"...put orange torque putty on ours for the future 50hr inspections. if the putty ain't broke, it's not loose."
This won't work for the same reason the safety wire won't work - the fastener need not rotate for a gasketed joint to loosen.
Thousands of airplanes were grounded when emergency airworthiness directive (AD) 2008-06-51 was issued because the large hex nut in the center was loosening and disrupting fuel delivery to the engine. How can it come loose; isn't the safety wire there to prevent this?
Threaded plugs and fittings require either a thread sealant (for tapered pipe threads), or a gasket for straight threads. The plug threads will not seal because there is a spiral leak path through the threads. This hex nut uses a gasket that you cannot see in the picture.
The surface of the plug against the housing will not seal because these flanged surfaces are not perfect. Small imperfections cause the two surfaces to rest on their high spots. A softer material in the form of a gasket is inserted between the surfaces. Gaskets embed into depressions, valleys, scratches thereby making a leak-tight seal.
Here is the problem with gasketed joints:
A gasketed joint can loosen without any rotation of the fasteners. Because there is no fastener rotation, the safety wire or other locking devices do not prevent gasketed joints from becoming loose.
The gasket must always push back against the flange surfaces for the joint to remain tight. If the gasket is crushed, or the material creeps so the gasket thickness is reduced, or it takes a "set", and stops pushing back then the joint becomes loose. If over time the gasket material flows out of the joint then its just as if we didn't fully tighten the plug. Many of you have experienced this with exhaust flanges that have to be tightened several times before they remain tight even though the nut never loosened. The technical term for this behavior is "long term creep relaxation" and appears to be the reason for leakage at the hex plug.
Spiral leak path in the clearance between the male and female thread. Leak path shown in red to the left.
Using a time-proven gasket material is what keeps this joint tight and leak free. Safety wire gives a false sense of security. Closely follow torque specifications as excessive tightening can crush the gasket material leading to creep, joint relaxation and leakage.
Fuel injection distribution "spider" valve on Lycoming engine.
Copper has a long proven history of providing satisfactory sealing for straight threads on fittings and spark plugs.

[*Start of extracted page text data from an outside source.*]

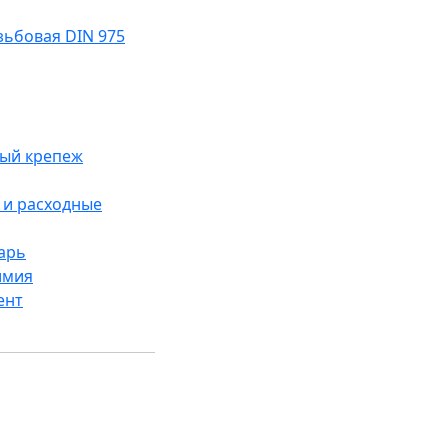
ьбовая DIN 975
ый крепеж
и расходные
арь
имия
ент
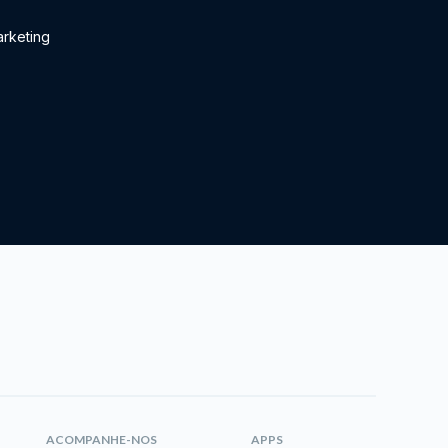
rketing
ACOMPANHE-NOS
APPS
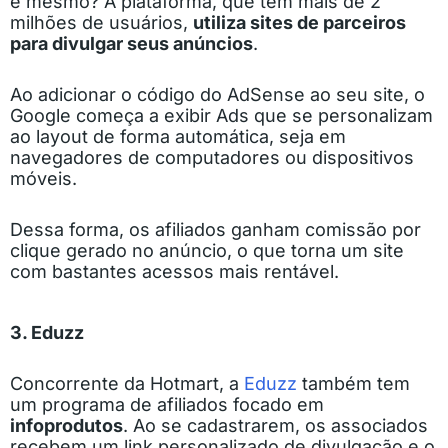
é mesmo? A plataforma, que tem mais de 2
milhões de usuários,
utiliza sites de parceiros
para divulgar seus anúncios
.
Ao adicionar o código do AdSense ao seu site, o
Google começa a exibir Ads que se personalizam
ao layout de forma automática, seja em
navegadores de computadores ou dispositivos
móveis.
Dessa forma, os afiliados ganham comissão por
clique gerado no anúncio, o que torna um site
com bastantes acessos mais rentável.
3. Eduzz
Concorrente da Hotmart, a
Eduzz
também tem
um programa de afiliados focado em
infoprodutos
. Ao se cadastrarem, os associados
recebem um link personalizado de divulgação e o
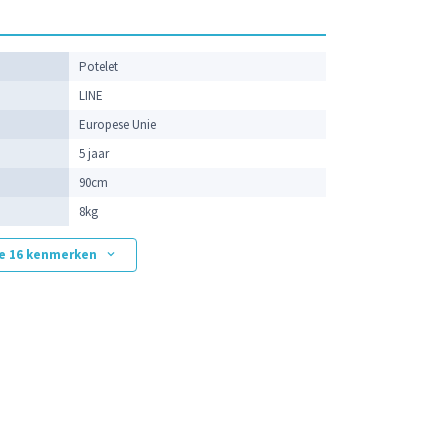
Potelet
LINE
Europese Unie
5 jaar
90cm
8kg
ge 16 kenmerken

Notice that spark plugs don't use lock tabs and safety wire and they don't rotate and fall out. In many cases the use of safety wire serves no purpose than to satisfy regulation dictates.
This lock tab will prevent loosening caused by fastener rotation but will not prevent loosening due to gasket creep. It's not unusual to see old carburetors with leaking bowl gaskets even though the lock tabs are intact. Lock tabs provide a false sense of security and are a hindrance to re-checking bolt tension.
Aluminum crush gaskets are also used on many fittings. All else being equal, the thinner the gasket the lesser the loss of gasket thickness under stress. Aluminum crush gaskets are comparatively thin and widely used in aircraft.
Orings are also used as a sealing gasket on fittings. Orings are soft and can fill in voids. They cannot be used for high pressures or high temperatures.
The stat-o-seal (incorrectly called a lock-o-seal by Cessna) combines the high crush strength of steel that allows high torque values with the conformability of an oring. The combination of hard and soft in a sealing gasket has several advantages:
1. The joint can be tightened to higher clamp loads.
2. The pliable oring is able to conform to surfaces making a better seal than a harder metal gasket.
When we say that the gasket leaks, this is incorrect as it is the joint that leaks. Instead of focusing on the gasket, examine the flange surfaces for damage, parallelism, and smoothness.
Exhaust flanges on aircraft engines are notoriously difficult to seal. Not only is there high temperatures, but the temperature changes results in different expansion rates. Gas leakage results in erosion of the flange surfaces, further making a seal almost impossible.
This flange has a "no blow" spiral wound gasket and has been further sealed with red RTV as a cauking. Although the RTV is not an approved use, it is used because the "approved" method is often unreliable. This type of usage, hard gasket and soft RTV, is not much different in concept as our lock-o-seal above which has both a hard and soft gasket surface. The irregularities that cannot be filled in with the hard "no blow" are filled in by the RTV. Hot gas cauterizes the RTV.
Exhaust flange with red RTV extruding out from between the flange surfaces.